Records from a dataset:

• • • • • • •

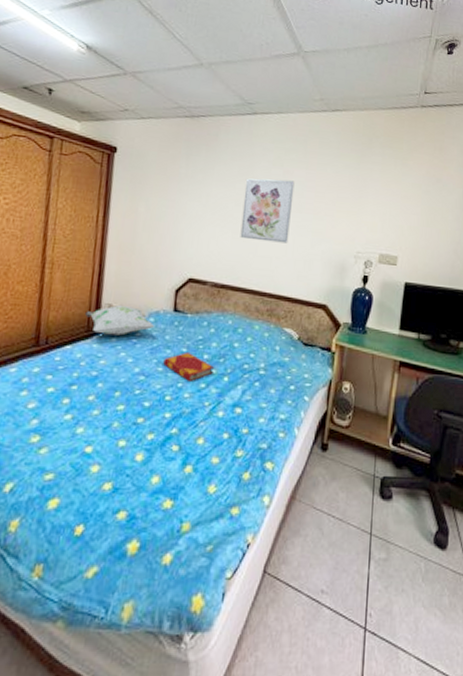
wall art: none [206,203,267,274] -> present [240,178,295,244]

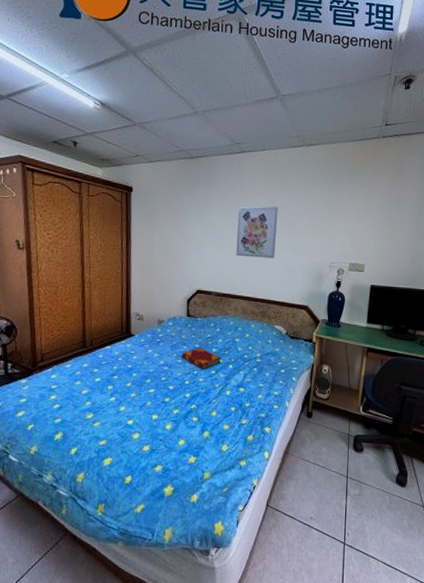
decorative pillow: present [85,304,155,336] -> none [119,313,173,337]

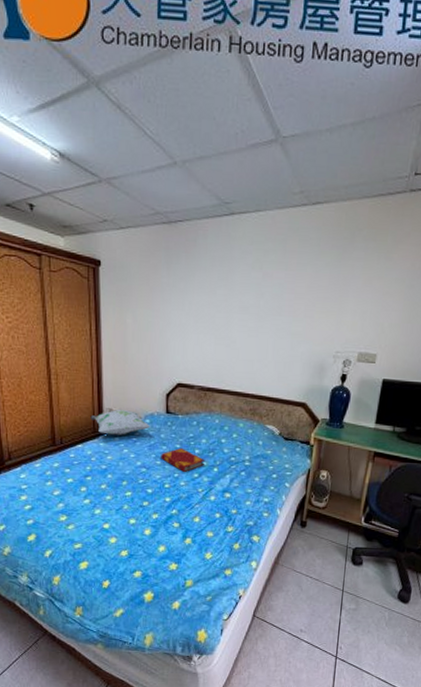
decorative pillow: none [119,313,173,337] -> present [90,408,151,435]
wall art: present [236,206,278,259] -> none [222,283,274,347]

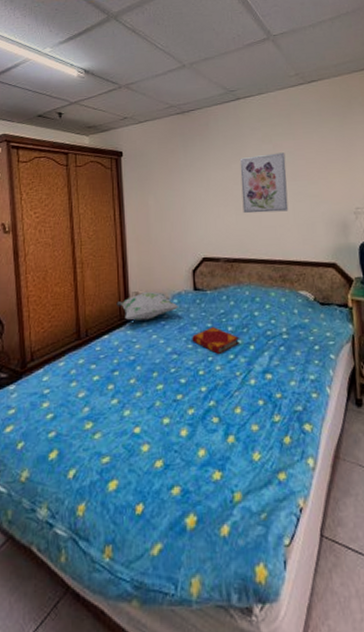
wall art: none [222,283,274,347] -> present [239,152,289,214]

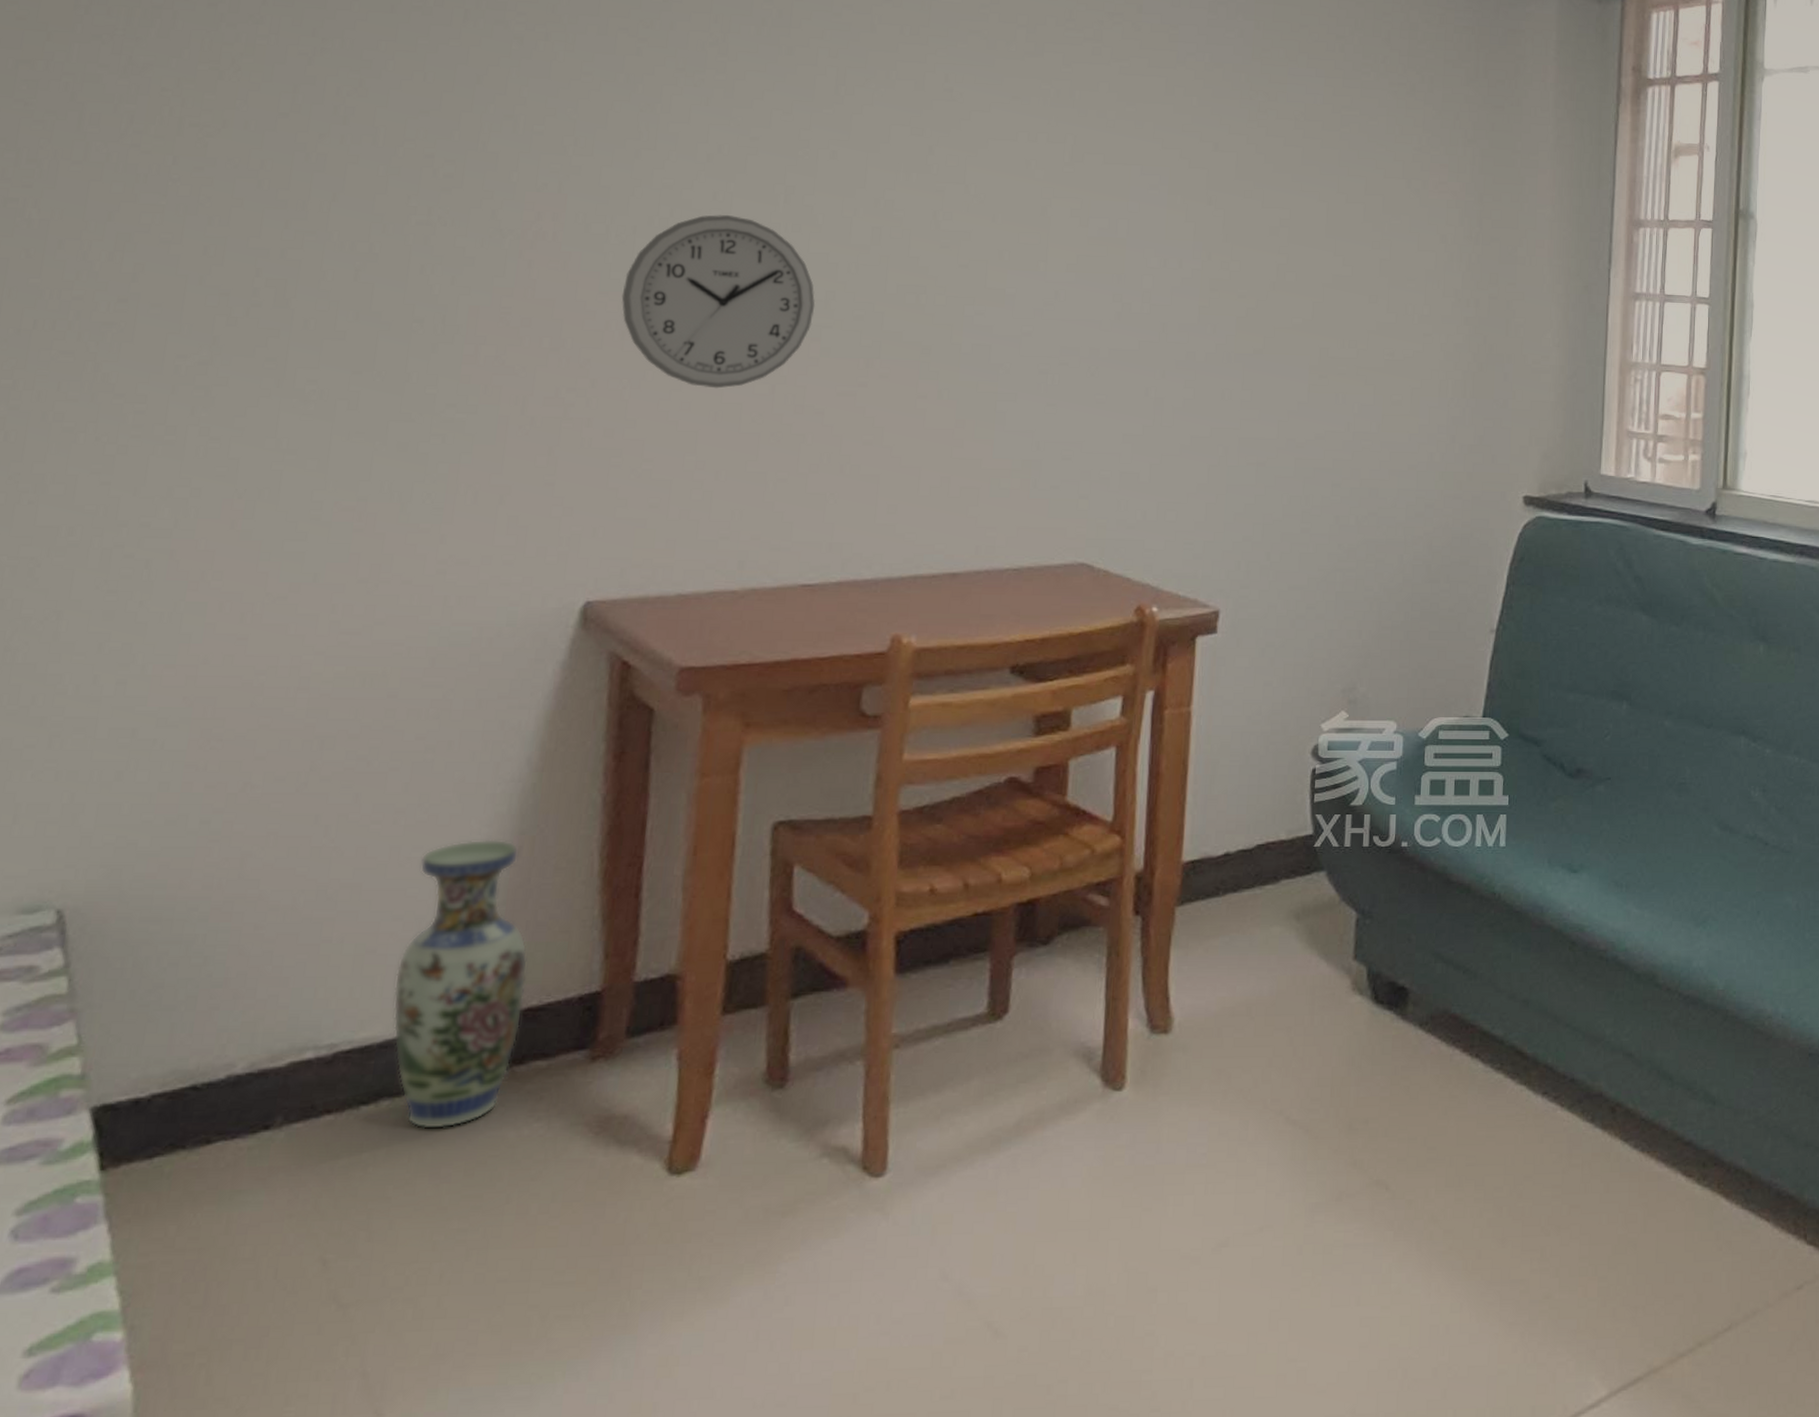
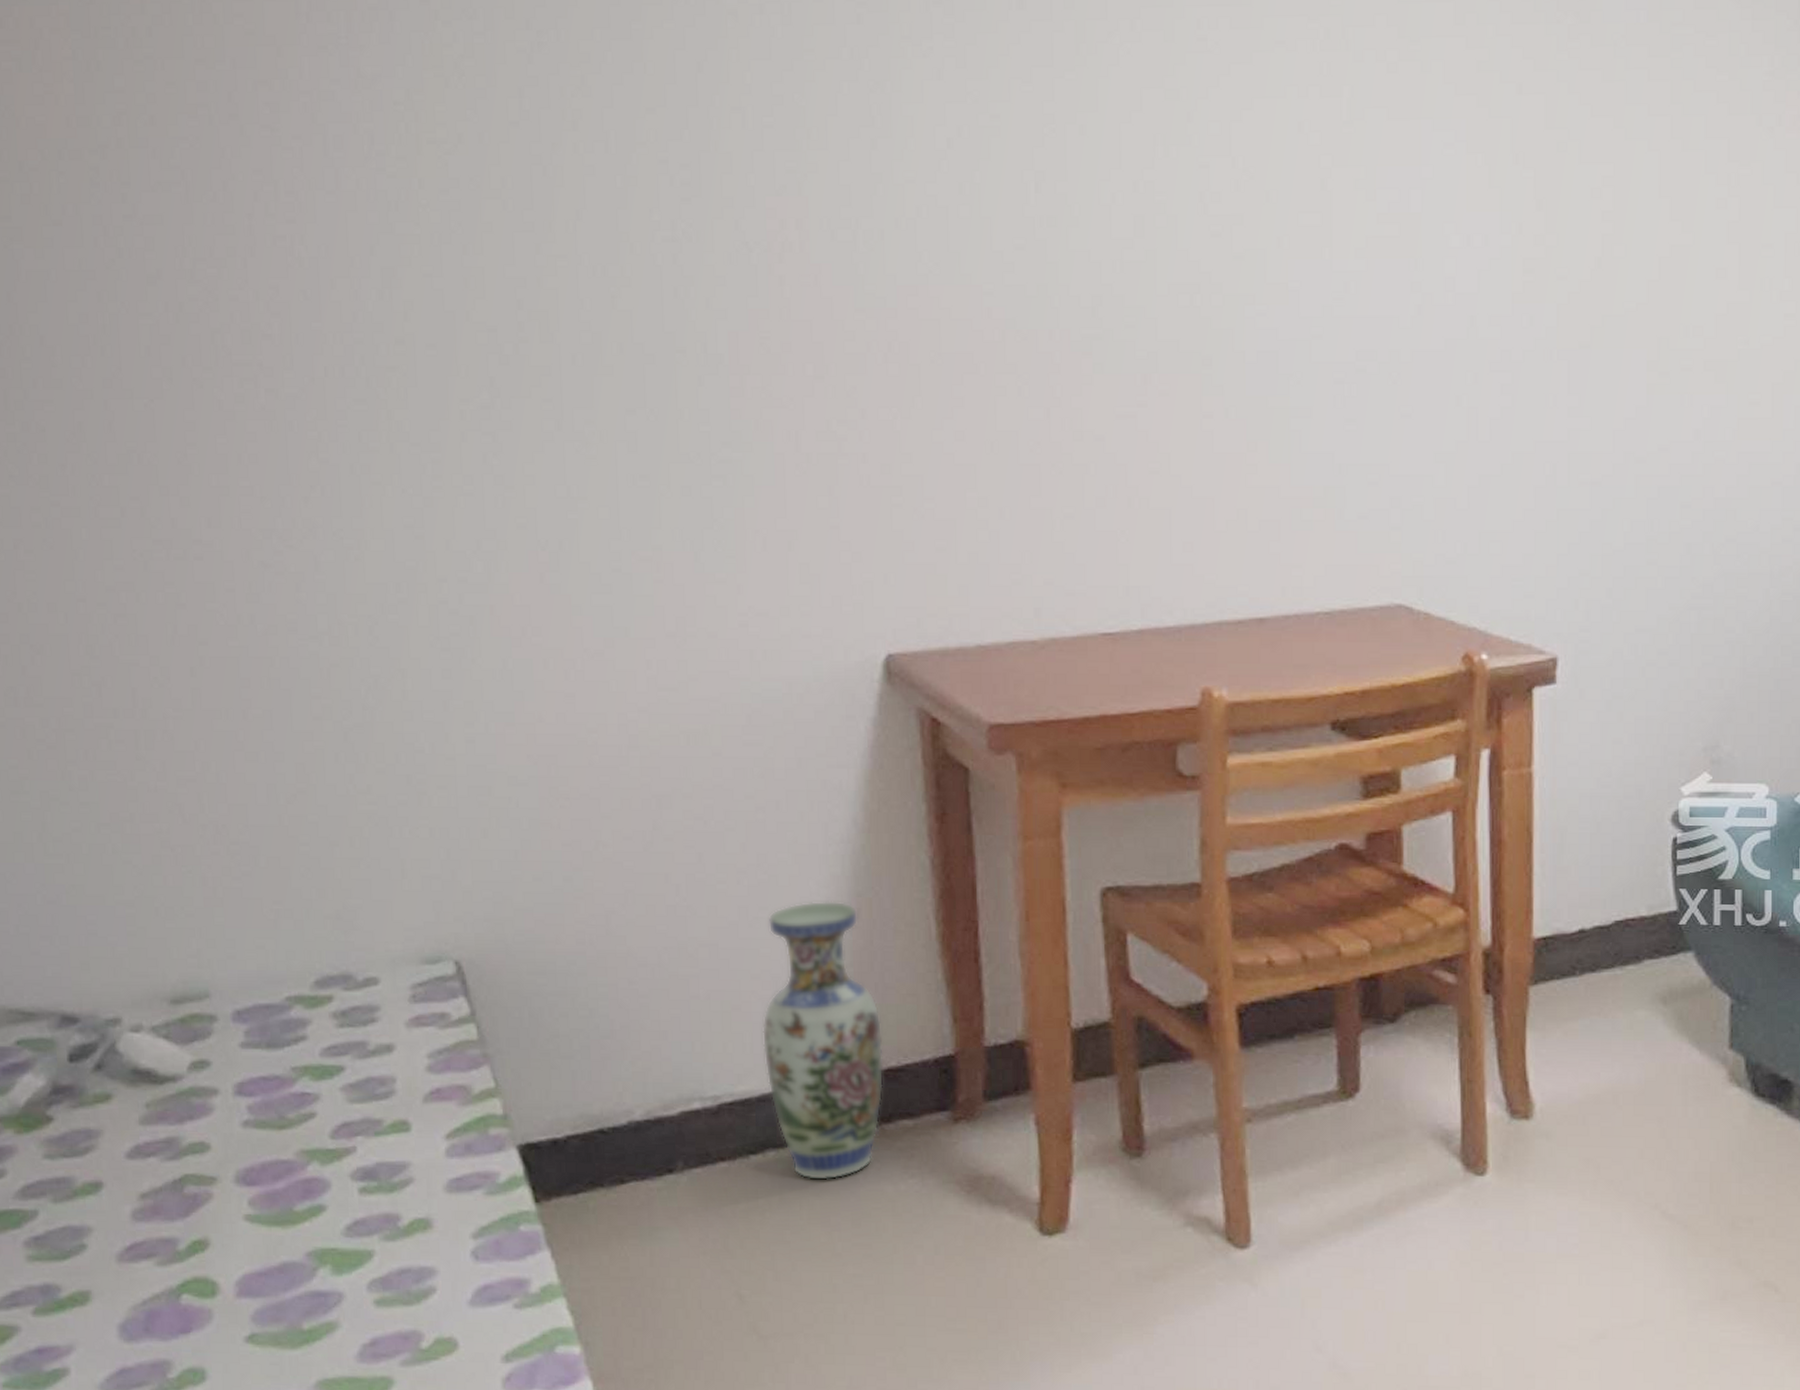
wall clock: present [621,215,816,389] -> none [878,211,1082,415]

• • • • • • •

> [What is needed] For each line above that contains "decorative", make a copy.

> [Exercise result]
decorative pillow: present [85,304,155,336] -> none [119,313,173,337]
decorative pillow: none [119,313,173,337] -> present [90,408,151,435]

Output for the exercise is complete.